• [Input data]
┌──
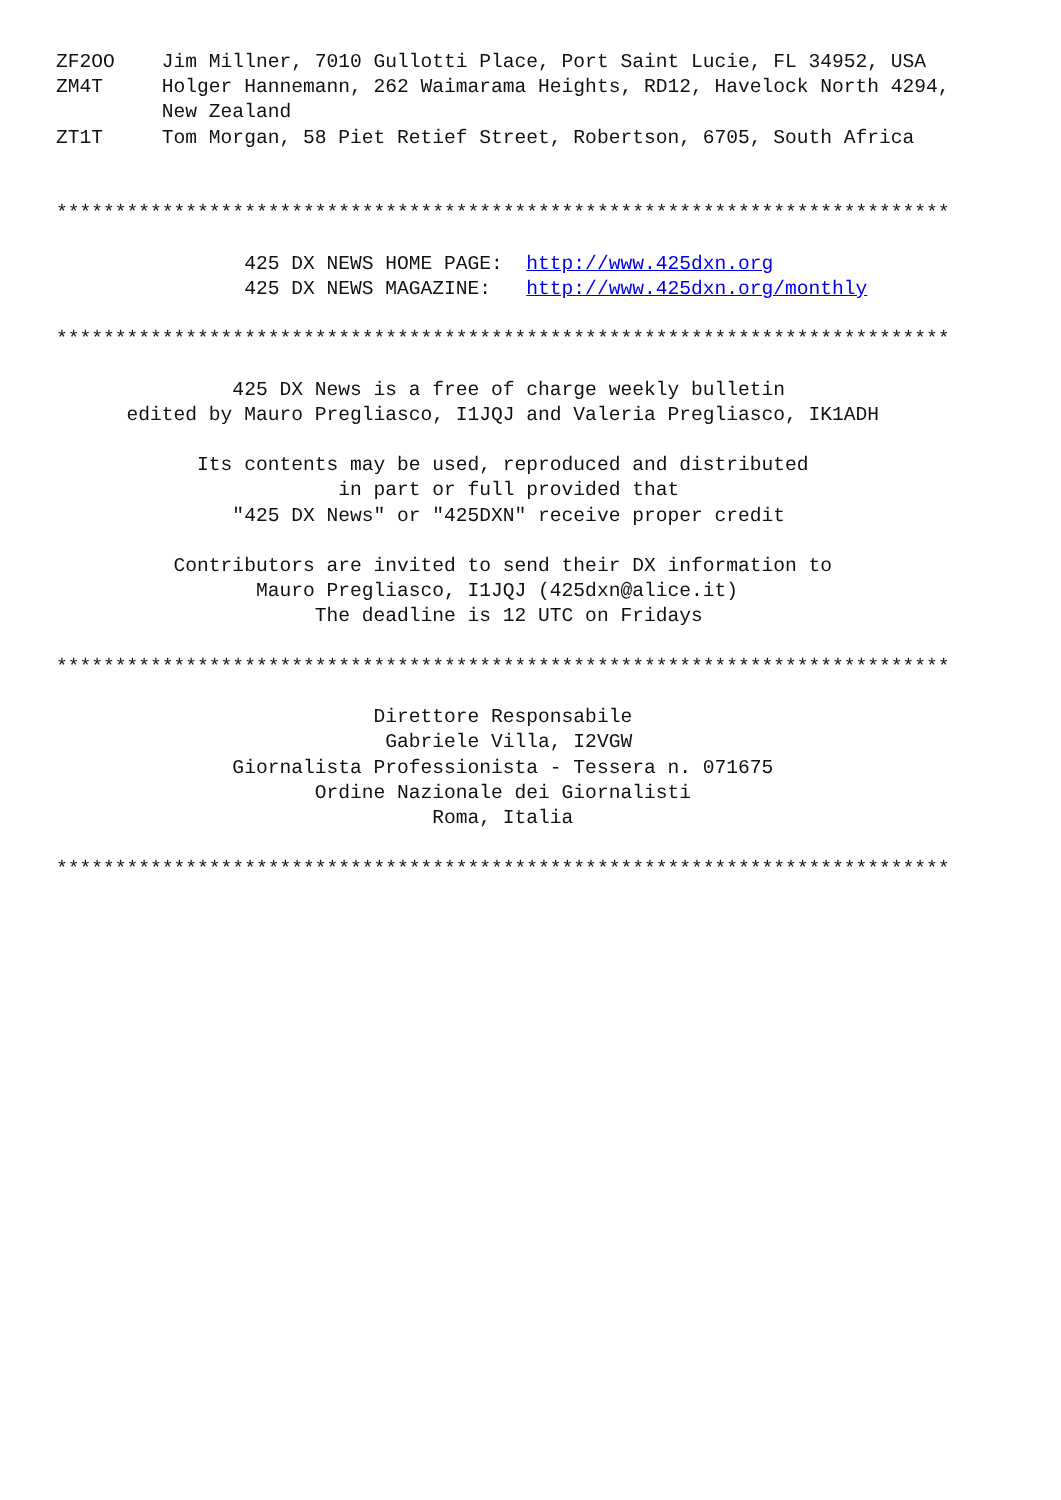ZF2OO    Jim Millner, 7010 Gullotti Place, Port Saint Lucie, FL 34952, USA
ZM4T     Holger Hannemann, 262 Waimarama Heights, RD12, Havelock North 4294,
         New Zealand
ZT1T     Tom Morgan, 58 Piet Retief Street, Robertson, 6705, South Africa


****************************************************************************

                425 DX NEWS HOME PAGE:  http://www.425dxn.org
                425 DX NEWS MAGAZINE:   http://www.425dxn.org/monthly

****************************************************************************

               425 DX News is a free of charge weekly bulletin
      edited by Mauro Pregliasco, I1JQJ and Valeria Pregliasco, IK1ADH

            Its contents may be used, reproduced and distributed
                        in part or full provided that
               "425 DX News" or "425DXN" receive proper credit

          Contributors are invited to send their DX information to
                 Mauro Pregliasco, I1JQJ (425dxn@alice.it)
                      The deadline is 12 UTC on Fridays

****************************************************************************

                           Direttore Responsabile
                            Gabriele Villa, I2VGW
               Giornalista Professionista - Tessera n. 071675
                      Ordine Nazionale dei Giornalisti
                                Roma, Italia

****************************************************************************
└──
• [Work item] Give the records back exactly. Leave the pictures out.

• [Response for this exercise]
ZF2OO    Jim Millner, 7010 Gullotti Place, Port Saint Lucie, FL 34952, USA
ZM4T     Holger Hannemann, 262 Waimarama Heights, RD12, Havelock North 4294,
         New Zealand
ZT1T     Tom Morgan, 58 Piet Retief Street, Robertson, 6705, South Africa


****************************************************************************

                425 DX NEWS HOME PAGE:  http://www.425dxn.org
                425 DX NEWS MAGAZINE:   http://www.425dxn.org/monthly

****************************************************************************

               425 DX News is a free of charge weekly bulletin
      edited by Mauro Pregliasco, I1JQJ and Valeria Pregliasco, IK1ADH

            Its contents may be used, reproduced and distributed
                        in part or full provided that
               "425 DX News" or "425DXN" receive proper credit

          Contributors are invited to send their DX information to
                 Mauro Pregliasco, I1JQJ (425dxn@alice.it)
                      The deadline is 12 UTC on Fridays

****************************************************************************

                           Direttore Responsabile
                            Gabriele Villa, I2VGW
               Giornalista Professionista - Tessera n. 071675
                      Ordine Nazionale dei Giornalisti
                                Roma, Italia

****************************************************************************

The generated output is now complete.